Fatemeh Mohammad-Rafiei, Esmat Safdarian, Bashir Adel, Noushin Rezaei Vandchali, Jamshid Gholizadeh Navashenaq and Seyed Mohammad Gheibihayat* Pages 748 - 761 ( 14 )
The clustered regularly interspaced short palindromic repeats system, called CRISPR, as one of the major technological advances, allows geneticists and researchers to perform genome editing. This remarkable technology is quickly eclipsing zinc-finger nucleases (ZFNs) and other editing tools, and its ease of use and accuracy have thus far revolutionized genome editing, from fundamental science projects to medical research and treatment options.
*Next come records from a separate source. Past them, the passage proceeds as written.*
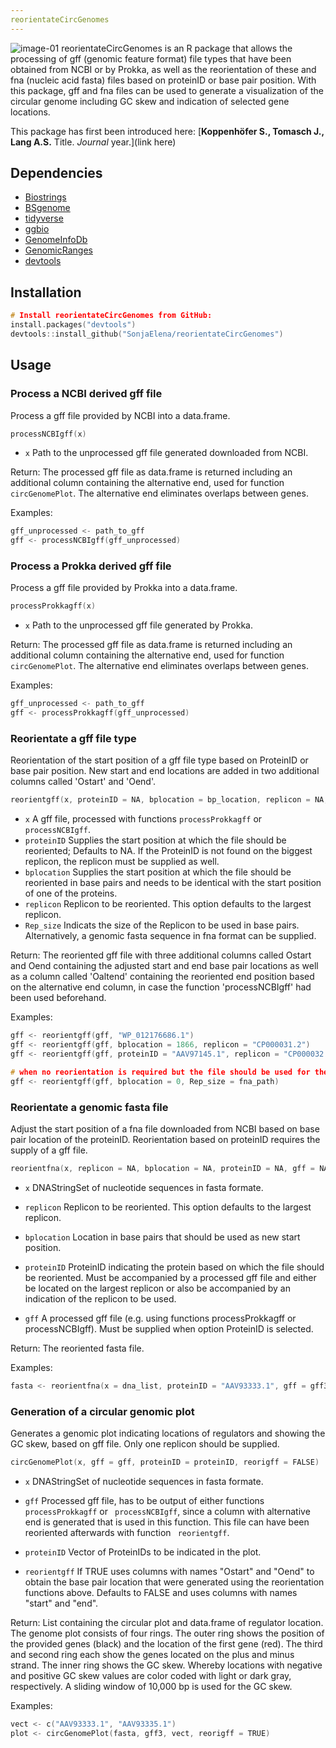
 ```yaml
---
reorientateCircGenomes
---
```

![image-01](https://user-images.githubusercontent.com/51213363/89195191-f9b3db00-d582-11ea-9638-7cbf209d9162.png)
reorientateCircGenomes is an R package that allows the processing of gff (genomic feature format) file types that have been obtained from NCBI or by Prokka, as well as the reorientation of these and fna (nucleic acid fasta) files based on proteinID or base pair position. With this package, gff and fna files can be used to generate a visualization of the circular genome including GC skew and indication of selected gene locations.

This package has first been introduced here:
[**Koppenhöfer S., Tomasch J., Lang A.S.** Title. *Journal* year.](link here)

## Dependencies
- [Biostrings](https://bioconductor.org/packages/release/bioc/html/Biostrings.html)
- [BSgenome](http://bioconductor.org/packages/release/bioc/html/BSgenome.html)
- [tidyverse](https://www.tidyverse.org/)
- [ggbio](http://www.bioconductor.org/packages/release/bioc/html/ggbio.html/)
- [GenomeInfoDb](http://www.bioconductor.org/packages/release/bioc/html/GenomeInfoDb.html)
- [GenomicRanges](http://www.bioconductor.org/packages/release/bioc/html/GenomicRanges.html)
- [devtools](https://github.com/r-lib/devtools)


## Installation
``` C
# Install reorientateCircGenomes from GitHub:
install.packages("devtools")
devtools::install_github("SonjaElena/reorientateCircGenomes")
```

## Usage

###  Process a NCBI derived gff file
Process a gff file provided by NCBI into a data.frame.

``` C
processNCBIgff(x)
```

* `x` Path to the unprocessed gff file generated downloaded from NCBI.

Return: 
The processed gff file as data.frame is returned including an additional column containing the alternative end, used for function ``` circGenomePlot ```. The alternative end eliminates overlaps between genes. 

Examples: 
``` C
gff_unprocessed <- path_to_gff
gff <- processNCBIgff(gff_unprocessed)
```

###  Process a Prokka derived gff file
Process a gff file provided by Prokka into a data.frame.

``` C
processProkkagff(x)
```
* `x` Path to the unprocessed gff file generated by Prokka.

Return: 
The processed gff file as data.frame is returned including an additional column containing the alternative end, used for function ``` circGenomePlot ```. The alternative end eliminates overlaps between genes. 

Examples: 
``` C
gff_unprocessed <- path_to_gff
gff <- processProkkagff(gff_unprocessed)
```


###  Reorientate a gff file type
Reorientation of the start position of a gff file type based on ProteinID or base pair position. New start and end locations are added in two additional columns called 'Ostart' and 'Oend'.

``` C
reorientgff(x, proteinID = NA, bplocation = bp_location, replicon = NA, Rep_size = fasta)
```
* `x` A gff file, processed with functions ``` processProkkagff ``` or ``` processNCBIgff ```.
* `proteinID` Supplies the start position at which the file should be reoriented; Defaults to NA. If the ProteinID is not found on the biggest replicon, the replicon must be supplied as well.
* `bplocation` Supplies the start position at which the file should be reoriented in base pairs and needs to be identical with the start position of one of the proteins.
* `replicon` Replicon to be reoriented. This option defaults to the largest replicon.
* `Rep_size` Indicats the size of the Replicon to be used in base pairs. Alternatively, a genomic fasta sequence in fna format can be supplied.

Return: 
The reoriented gff file with three additional columns called Ostart and Oend containing the adjusted start and end base pair locations as well as a column called 'Oaltend' containing the reoriented end position based on the alternative end column, in case the function 'processNCBIgff' had been used beforehand.

Examples: 
``` C
gff <- reorientgff(gff, "WP_012176686.1")
gff <- reorientgff(gff, bplocation = 1866, replicon = "CP000031.2")
gff <- reorientgff(gff, proteinID = "AAV97145.1", replicon = "CP000032.1")

# when no reorientation is required but the file should be used for the circular plot afterwards
gff <- reorientgff(gff, bplocation = 0, Rep_size = fna_path)
```


### Reorientate a genomic fasta file
Adjust the start position of a fna file downloaded from NCBI based on base pair location of the proteinID. Reorientation based on proteinID requires the supply of a gff file. 

``` C
reorientfna(x, replicon = NA, bplocation = NA, proteinID = NA, gff = NA)
```
* `x` DNAStringSet of nucleotide sequences in fasta formate.

* `replicon` Replicon to be reoriented. This option defaults to the largest replicon.

* `bplocation` Location in base pairs that should be used as new start position.

* `proteinID` ProteinID indicating the protein based on which the file should be reoriented. Must be accompanied by a processed gff file and either be located on the largest replicon or also be accompanied by an indication of the replicon to be used.

* `gff` A processed gff file (e.g. using functions processProkkagff or processNCBIgff). Must be supplied when option ProteinID is selected.

Return: 
The reoriented fasta file.

Examples: 
``` C
fasta <- reorientfna(x = dna_list, proteinID = "AAV93333.1", gff = gff3)
```

### Generation of a circular genomic plot
Generates a genomic plot indicating locations of regulators and showing the GC skew, based on gff file. Only one replicon should be supplied.
``` C
circGenomePlot(x, gff = gff, proteinID = proteinID, reorigff = FALSE)
```
* `x` DNAStringSet of nucleotide sequences in fasta formate.

* `gff` Processed gff file, has to be output of either functions ``` processProkkagff``` or ``` processNCBIgff```, since a column with alternative end is generated that is used in this function. This file can have been reoriented afterwards with function ``` reorientgff```.

* `proteinID` Vector of ProteinIDs to be indicated in the plot.

* `reorientgff` If TRUE uses columns with names "Ostart" and "Oend" to obtain the base pair location that were generated using the reorientation functions above. Defaults to FALSE and uses columns with names "start" and "end".

Return: 
List containing the circular plot and data.frame of regulator location. The genome plot consists of four rings. The outer ring shows the position of the provided genes (black) and the location of the first gene (red). The third and second ring each show the genes located on the plus and minus strand. The inner ring shows the GC skew. Whereby locations with negative and positive GC skew values are color coded with light or dark gray, respectively. A sliding window of 10,000 bp is used for the GC skew.

Examples: 
``` C
vect <- c("AAV93333.1", "AAV93335.1")
plot <- circGenomePlot(fasta, gff3, vect, reorigff = TRUE)
```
This system consists of two key components: a CRISPR-associated (Cas) nuclease, which binds and cuts deoxyribonucleic acid (DNA) and a guide ribonucleic acid (gRNA) sequence, directing the Cas nuclease to its target site. In the research arena, CRISPR has been up to now exploited in various ways alongside gene editing, such as epigenome modifications, genome-wide screening, targeted cancer therapies, and so on. This article reviews the current perceptions of the CRISPR/Cas systems with special attention to studies reflecting on the relationship between the CRISPR/Cas systems and their role in cancer therapy.
CRISPR, cancer, CAR T-Cell, CRISPR delivery, Cas13, TALENs.